Alaye loma yin O
Oku kole yin O
What have we done?
Missed the song’s meaning… danced to it anyway.
We have screamed: “Dead men don’t praise, therefore do the praising you that are alive!”
We’ve opened our mouths, screamed out loud, and He’s heard nothing. JN931
We have danced.
He’s failed to watch.
He can’t see us.
Still, we dance.
We are blind. We do not see He pays no attention
Oku kole yin
And what does He see when He sees us?
Who are we?
We are the dead.
Who is He?
He is… He.
Abraham, Isaac, Jacob: these men, they aren’t dead. They can’t be. He, confirmed to be their God still, has declared that He is a God of the living, not dead.
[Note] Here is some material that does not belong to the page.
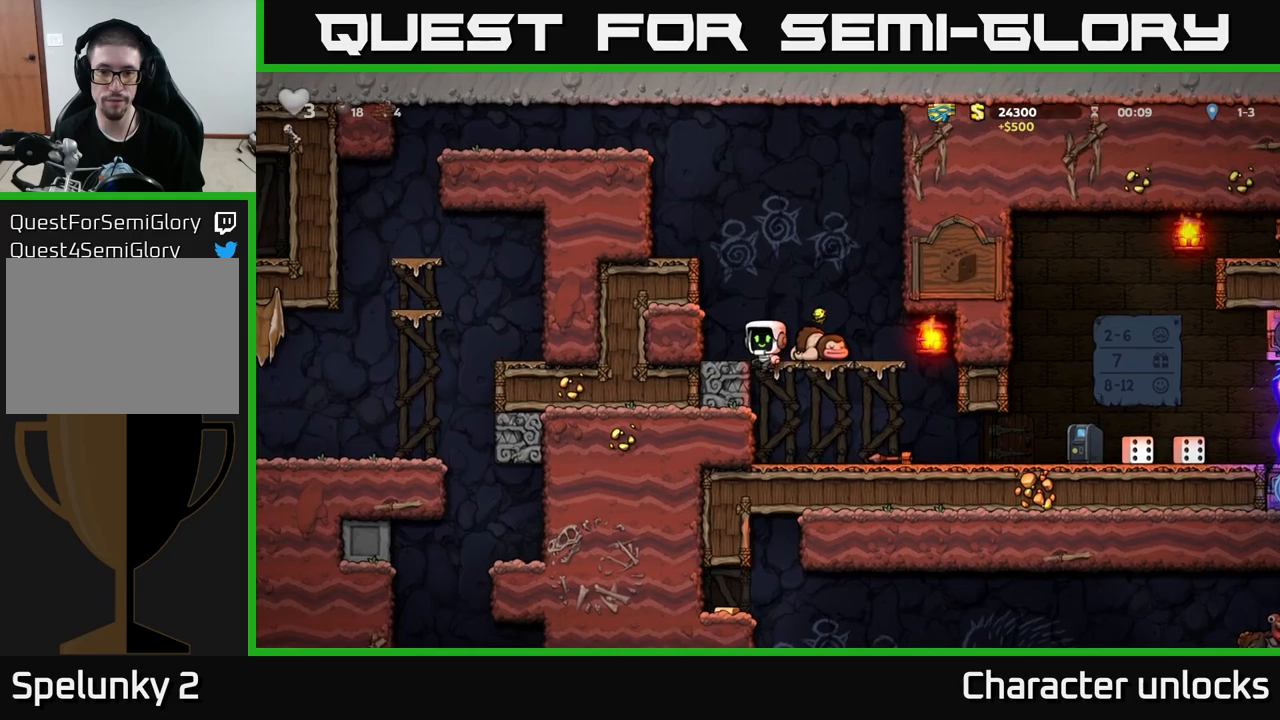
{"buttons": [], "left_stick": "center", "events": [[83, "DPAD_RIGHT", "down"], [300, "DPAD_DOWN", "down"], [300, "DPAD_RIGHT", "up"], [350, "A", "down"], [416, "A", "up"], [450, "DPAD_DOWN", "up"]]}
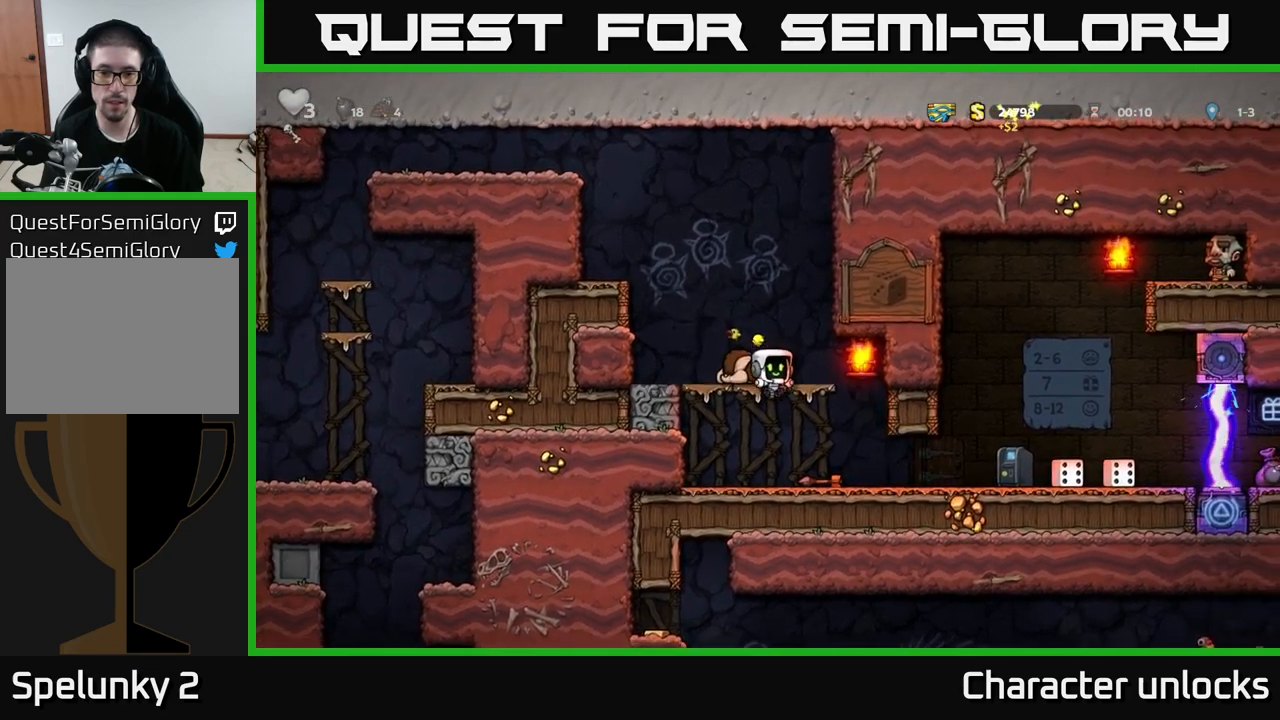
{"buttons": ["DPAD_LEFT"], "left_stick": "center", "events": [[16, "DPAD_RIGHT", "down"], [66, "DPAD_DOWN", "down"], [100, "DPAD_RIGHT", "up"], [266, "X", "down"], [333, "DPAD_DOWN", "up"], [366, "DPAD_LEFT", "down"], [366, "X", "up"]]}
He is never wrong, never lies; never withdraws words. Therefore, Abraham, Isaac, Jacob and their kind (of which you may be a part) remain alive – despite having been buried since the early stages of the world – praising because He says they are.
We, on the other hand, (of which you may be a part), dead (in love for sins), and knowing nothing, remain praising while the Subject of our praise finds it impossible to hear us. ISA59.1.2. and instead asks us to:
“Drown. Drown to be heard. Drown, Drink, Share in My Blood and Water.”
Die with Me
“Awake. Awake from your Death.”
Come alive with Me
“Breathe. Breathe the same air I breathe”
Live with Me
“Then will you be heard when you praise.”
Let everything that has breath praise the Lord. (PS1506)
Dead men don’t praise God.
Only the living can.
P.S: I asked a few friends to describe the art in one word. And here’s what they came up with:
The Blood and Water.
What do you see in it?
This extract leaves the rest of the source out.